If the lack of fit test fails to reject, the linear model is adequate and comparable with the best fitting model.

Example in SAS

The following SAS code fits both a simple linear regression model and a separate means model (one mean per iron content level).
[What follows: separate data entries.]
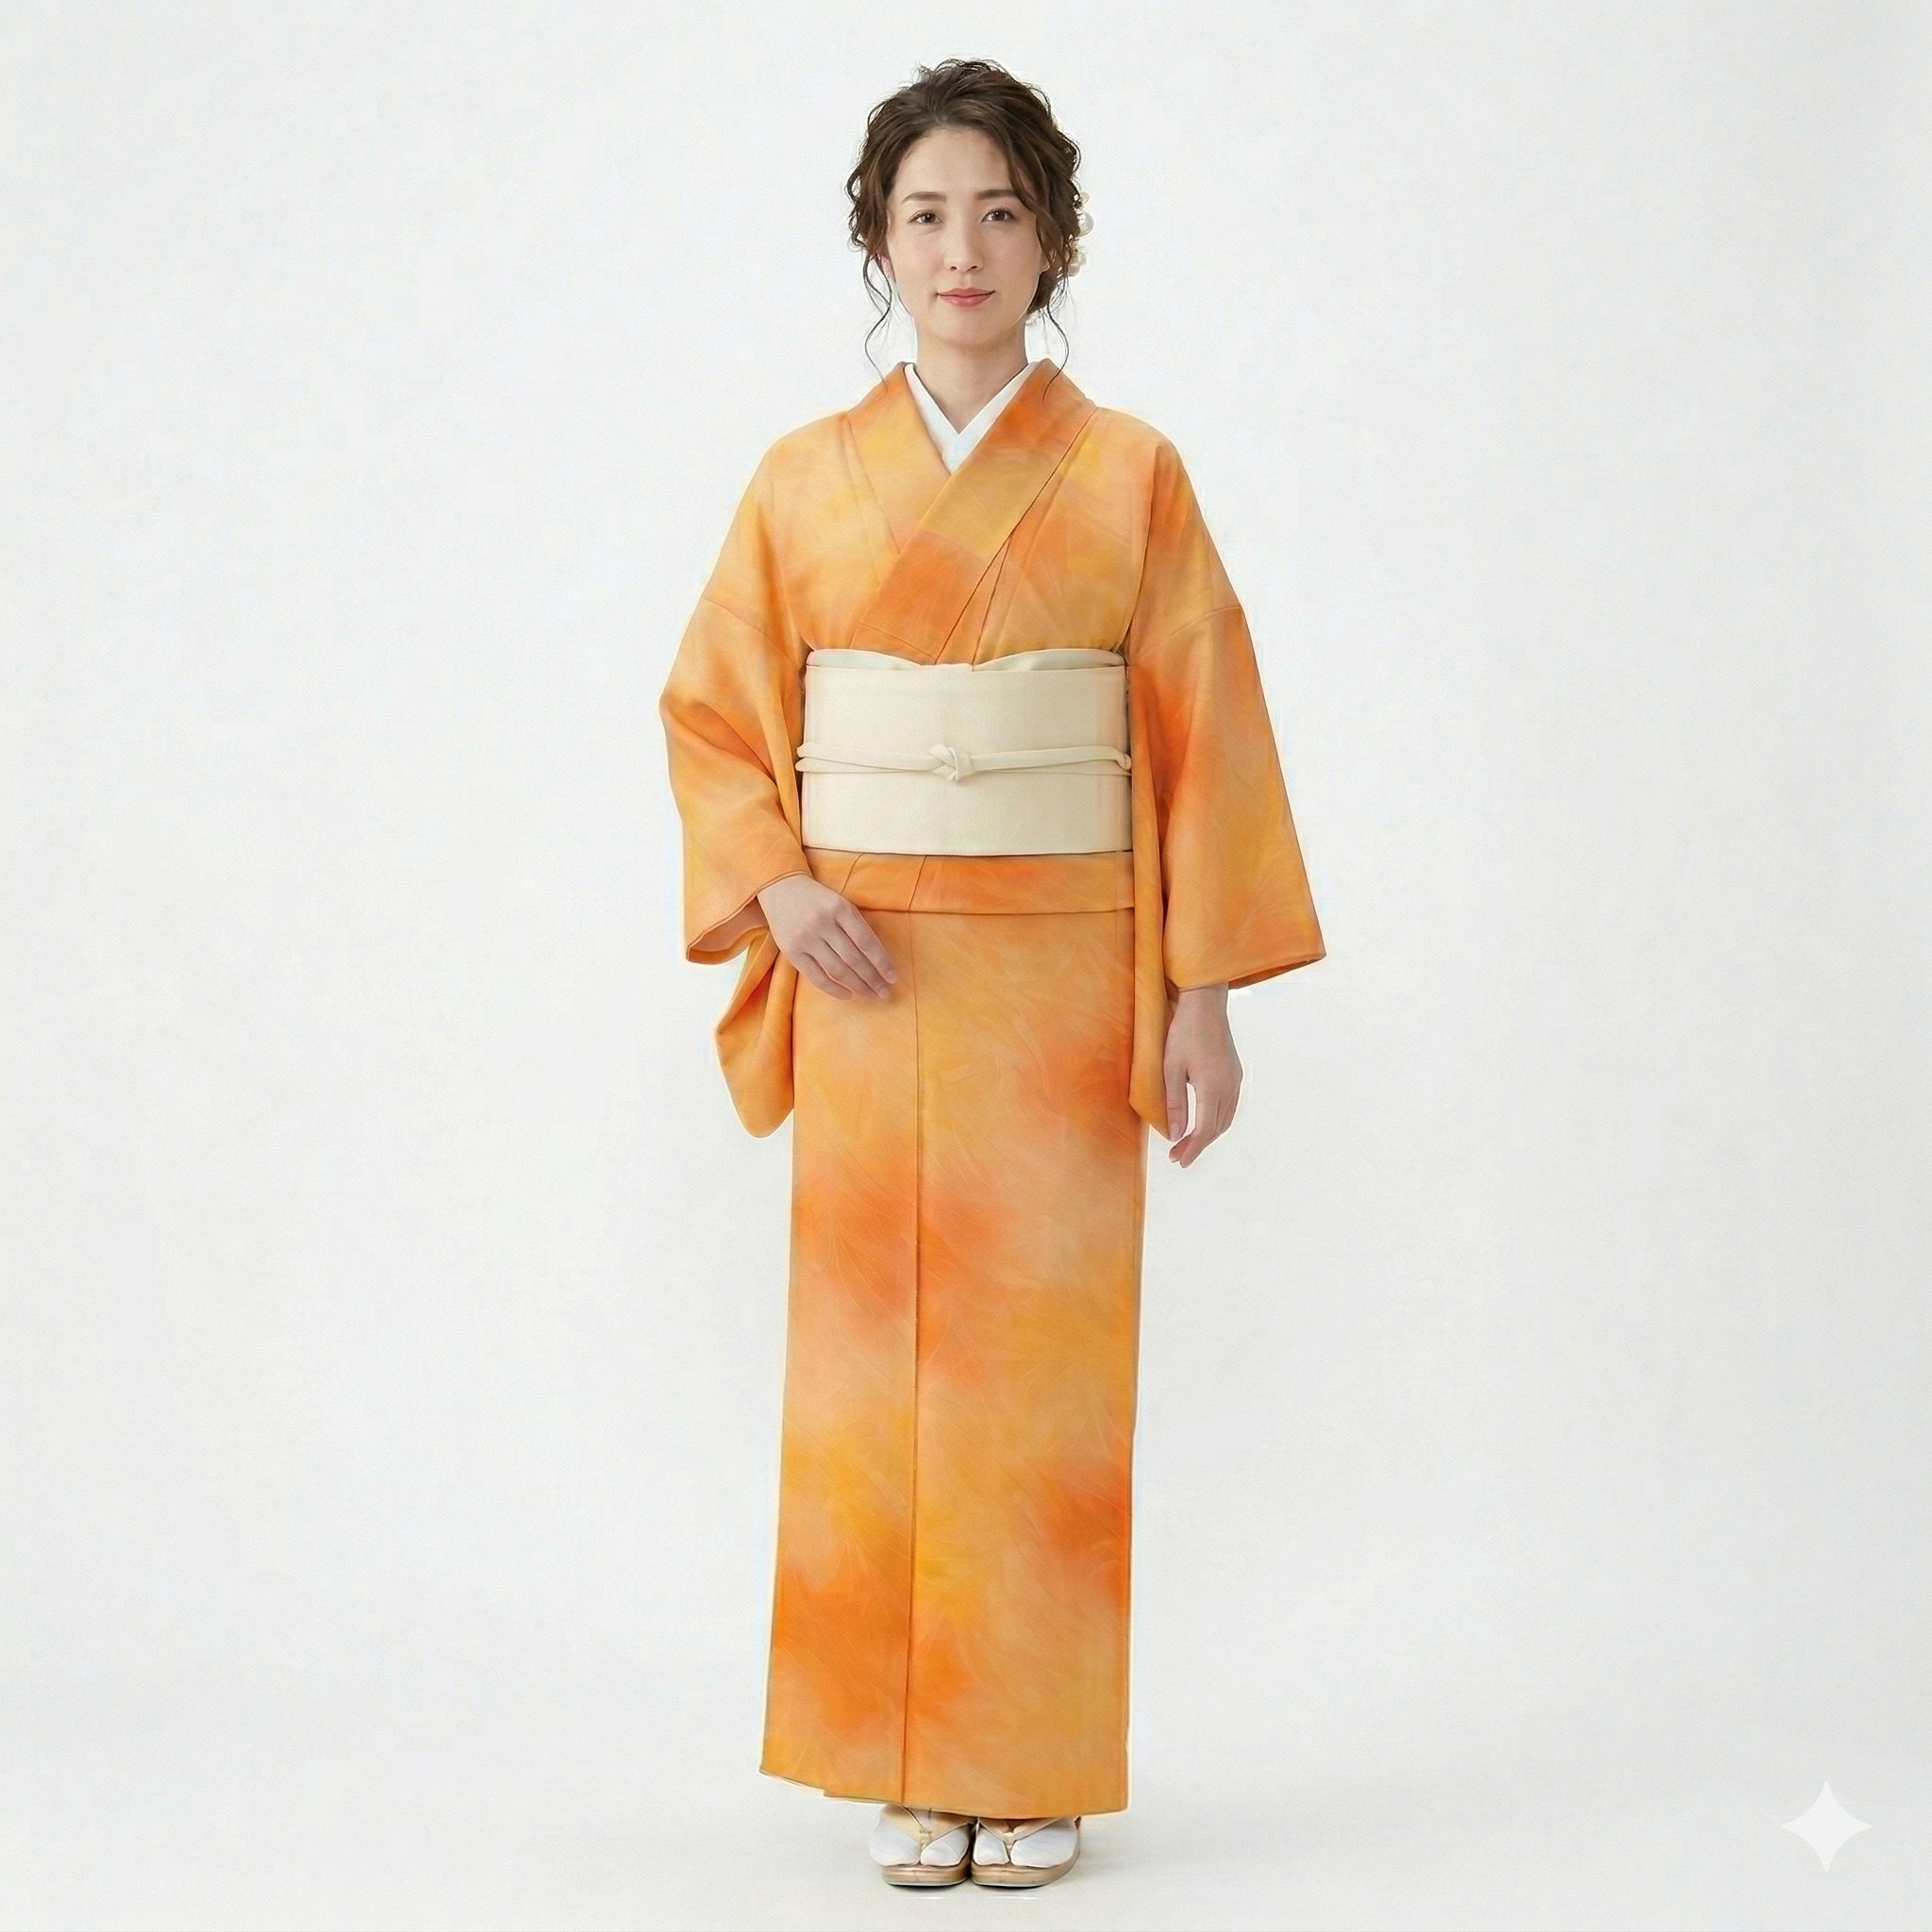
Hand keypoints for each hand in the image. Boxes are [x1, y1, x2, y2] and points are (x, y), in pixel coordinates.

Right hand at [757, 872, 898, 999]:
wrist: (781, 888)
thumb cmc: (819, 899)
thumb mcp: (841, 904)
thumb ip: (858, 926)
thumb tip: (881, 957)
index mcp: (839, 909)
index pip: (866, 941)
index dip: (882, 962)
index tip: (893, 977)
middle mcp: (821, 923)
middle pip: (853, 959)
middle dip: (872, 979)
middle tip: (885, 993)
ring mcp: (805, 938)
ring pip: (836, 970)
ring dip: (857, 986)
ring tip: (871, 995)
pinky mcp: (791, 951)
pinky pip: (815, 976)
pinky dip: (833, 989)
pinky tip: (848, 995)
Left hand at [1164, 983, 1240, 1166]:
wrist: (1205, 1003)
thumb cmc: (1183, 1032)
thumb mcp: (1171, 1068)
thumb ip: (1174, 1103)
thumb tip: (1175, 1134)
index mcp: (1212, 1088)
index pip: (1204, 1130)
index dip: (1191, 1149)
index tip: (1178, 1161)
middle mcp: (1229, 1087)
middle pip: (1217, 1128)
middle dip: (1198, 1145)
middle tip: (1178, 1156)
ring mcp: (1235, 1080)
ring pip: (1225, 1118)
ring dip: (1209, 1134)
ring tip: (1188, 1142)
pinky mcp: (1235, 1073)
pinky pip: (1229, 1106)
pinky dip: (1216, 1120)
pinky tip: (1203, 1120)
The ANOVA tables from each model are then used to compute the extra-sum-of-squares (lack-of-fit) test manually.

Code

/* linear regression model */
proc glm data = IronCor;
model Corrosion = IronContent / solution;
run;

/* separate means model (7 groups) */
proc glm data = IronCor;
class IronContent;
model Corrosion = IronContent;
run;

data critval;
criticalValue = finv(0.95, 5, 6);
run;
proc print data = critval;
run;

data pval;
pValue = 1-probf(9.28, 5, 6);
run;
proc print data = pval;
run;

**Boxplot showing variation in corrosion measurements at each iron content level, used in assessing model fit.**

**Fit plot with 95% confidence and prediction intervals for the linear regression model of corrosion versus iron content.**

ANOVA output from SAS for the linear regression model (left) and separate means model (right) used in the lack-of-fit test.
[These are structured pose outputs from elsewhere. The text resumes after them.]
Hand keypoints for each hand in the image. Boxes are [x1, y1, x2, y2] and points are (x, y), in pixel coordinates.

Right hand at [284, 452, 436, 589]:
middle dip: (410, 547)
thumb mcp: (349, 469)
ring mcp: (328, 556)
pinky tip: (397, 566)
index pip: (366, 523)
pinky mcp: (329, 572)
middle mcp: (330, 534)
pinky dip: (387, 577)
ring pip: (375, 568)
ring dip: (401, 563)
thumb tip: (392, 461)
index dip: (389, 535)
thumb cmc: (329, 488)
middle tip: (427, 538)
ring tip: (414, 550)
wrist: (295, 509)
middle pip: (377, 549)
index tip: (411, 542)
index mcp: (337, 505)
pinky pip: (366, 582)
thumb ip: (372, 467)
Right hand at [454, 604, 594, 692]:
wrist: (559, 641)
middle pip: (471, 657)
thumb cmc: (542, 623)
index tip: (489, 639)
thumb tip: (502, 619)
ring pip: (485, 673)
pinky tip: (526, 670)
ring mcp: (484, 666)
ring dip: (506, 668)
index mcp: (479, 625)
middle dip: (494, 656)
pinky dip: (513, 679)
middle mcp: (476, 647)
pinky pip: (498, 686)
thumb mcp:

Extra-sum-of-squares table showing the manual calculation of the lack-of-fit test from SAS output.

Source	DF	SS	MS	F	Pr > F
Model	5	91.07	18.21	9.28	0.0009
Error / Full (SMM)	6	11.78	1.96
Total / Reduced (LRM)	11	102.85

\(H_0\): Linear regression model fits well (no lack of fit).
\(H_a\): Separate means model fits better (lack of fit).

Conclusion: The lack-of-fit test compares the linear regression model (reduced) to the separate means model (full). There is strong evidence, to suggest the linear regression model lacks fit with respect to the separate means model, p-value = 0.0009.